It was a road Alan Badger had been on dozens of times. He was riding his motorcycle with a group of friends on County Road L34 in Iowa, heading to Beebeetown. His bike slipped on some loose gravel as he made a left-hand turn and he found himself headed toward an embankment.
“I remember thinking ‘Oh no, this can’t be happening,’” he said. “’This is going to hurt.’” He hit the ground and the 700-pound motorcycle bounced off his chest as if hitting a trampoline. The weight broke all but three of his ribs. Sharp fragments punctured his lung and suddenly he wasn’t getting enough oxygen to breathe. His right arm was also detached internally—only skin keeping it in place.
In severe pain, all he could think of was wriggling out of his new $500 motorcycle jacket so medics wouldn’t have to cut it off of him. Today, he’s thankful to one of those medics—who realized the seriousness of Badger’s injuries and called for the Life Net helicopter instead of an ambulance.

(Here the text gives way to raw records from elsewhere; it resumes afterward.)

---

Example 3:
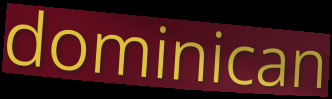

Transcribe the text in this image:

dominican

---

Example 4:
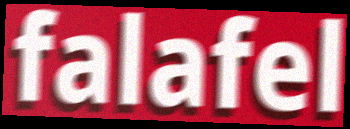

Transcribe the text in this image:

falafel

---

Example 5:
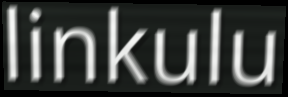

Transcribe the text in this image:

linkulu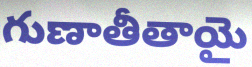
గుణాతీతాయై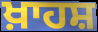
ਖ਼ਾਹਸ਼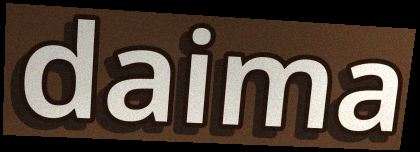
daimaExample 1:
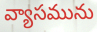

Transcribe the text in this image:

వ్యాసమును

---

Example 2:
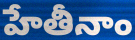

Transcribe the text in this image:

హేతీనాం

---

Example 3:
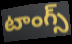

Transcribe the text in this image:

టాంగ్స్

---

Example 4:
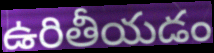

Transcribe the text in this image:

ఉరితీయడం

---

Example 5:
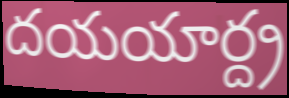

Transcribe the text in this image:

దయయార్ద్ర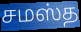
சமஸ்த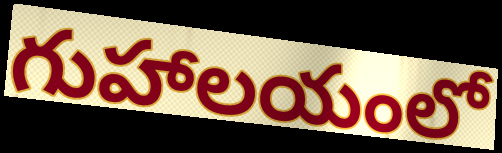
గుహాలయంలో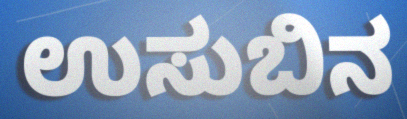
ಉಸುಬಿನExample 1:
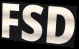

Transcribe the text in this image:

FSD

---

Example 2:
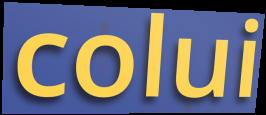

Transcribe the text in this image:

colui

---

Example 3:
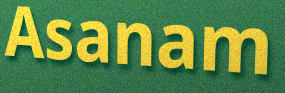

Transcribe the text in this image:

Asanam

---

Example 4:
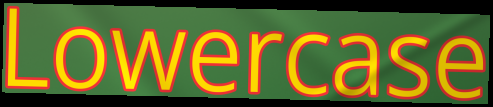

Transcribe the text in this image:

Lowercase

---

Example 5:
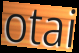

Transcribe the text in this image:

otai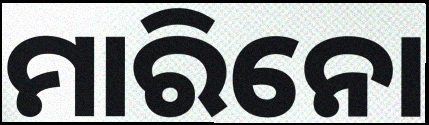
ମାରିନୋ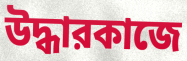
উদ্ধারকাজেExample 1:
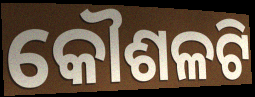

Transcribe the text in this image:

“One of the helicopter nurses visited me later and told me I was blue (from lack of oxygen) when they came up on me.” Badger said. “They said it was the worst case they’d seen that made it to the hospital and lived.”
The trauma team at Alegent Creighton Health Creighton University Medical Center stabilized him and transferred him to the intensive care unit. Badger was in a coma for two weeks and in ICU for four. During that time, Justin Siebler, M.D., an orthopaedic traumatologist, went to work on a fractured collarbone and shoulder blade. “He took a huge blow,” Dr. Siebler said. “This is not an uncommon scenario for a motorcycle accident.” Another surgeon fixed Badger’s ribs, using plates to hold the broken bone together.

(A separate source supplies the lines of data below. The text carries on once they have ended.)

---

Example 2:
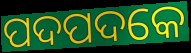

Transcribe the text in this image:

ପଦପଦକେ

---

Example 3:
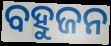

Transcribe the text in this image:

ବହୁଜନ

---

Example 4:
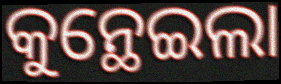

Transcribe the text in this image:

କୁନ୍ଥେଇଲା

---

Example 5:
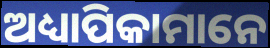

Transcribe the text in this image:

ଅଧ୍ୟାପିକାମାନେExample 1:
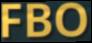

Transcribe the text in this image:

FBO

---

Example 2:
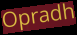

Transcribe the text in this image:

Badger recently returned to the third floor to thank the ICU professionals who took care of him. “I wouldn’t be here but for the team effort of the doctors and nurses and staff there,” he said. “Without the blessing of God and the prayers of everyone, I really wouldn’t be here today, God created the technology for them to put me back together.”

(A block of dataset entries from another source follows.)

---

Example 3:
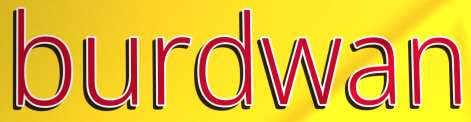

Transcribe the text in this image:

burdwan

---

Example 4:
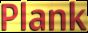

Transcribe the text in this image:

Plank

One nurse, Joyce Taylor, R.N. was his “guardian angel.” Taylor seemed to always be by his side when he woke up. “She made me comfortable. I didn’t want to be left alone. I was freaking out and I loved her bedside manner. When I needed to be straightened out, she straightened me out.” Like the day he yanked out his feeding tube. “I got into quite a bit of trouble for that,” he said with a smile.
After he left CUMC, Badger required a lot of physical therapy. Three times a week he visits the Alegent Creighton Clinic Bellevue to work on his range of motion and to rebuild his muscle mass. Dr. Siebler said Badger is doing well, considering it’s been three only months since the accident. “His arm is functioning and he is using it,” Dr. Siebler said. “He’s very determined to make it better.”
Badger also quit smoking and lost 30 pounds. “I don’t recommend a ‘crash diet’ like that,” he said, grinning at the play on words. “I’m a 212-pound weakling now.”
The six-foot-five rider hopes to be back on a motorcycle a year from now but things will be different. He’ll never ride without a helmet again and will ride slower and be more aware of road conditions. “I’m so lucky I didn’t have anything happen to my head or spine.” And he’ll always ride with others. “If I’d been by myself that day, I wouldn’t be here now.” He knows a lot of riders who have been in motorcycle accidents, including two who died.
There have been other changes in Badger. He said he pays more attention to his wife and six children. “Before it was all about what Alan wanted to do. Someone wanted me to stop and smell the coffee. I was 57 going on 25. Now I’m 57 going on 58.”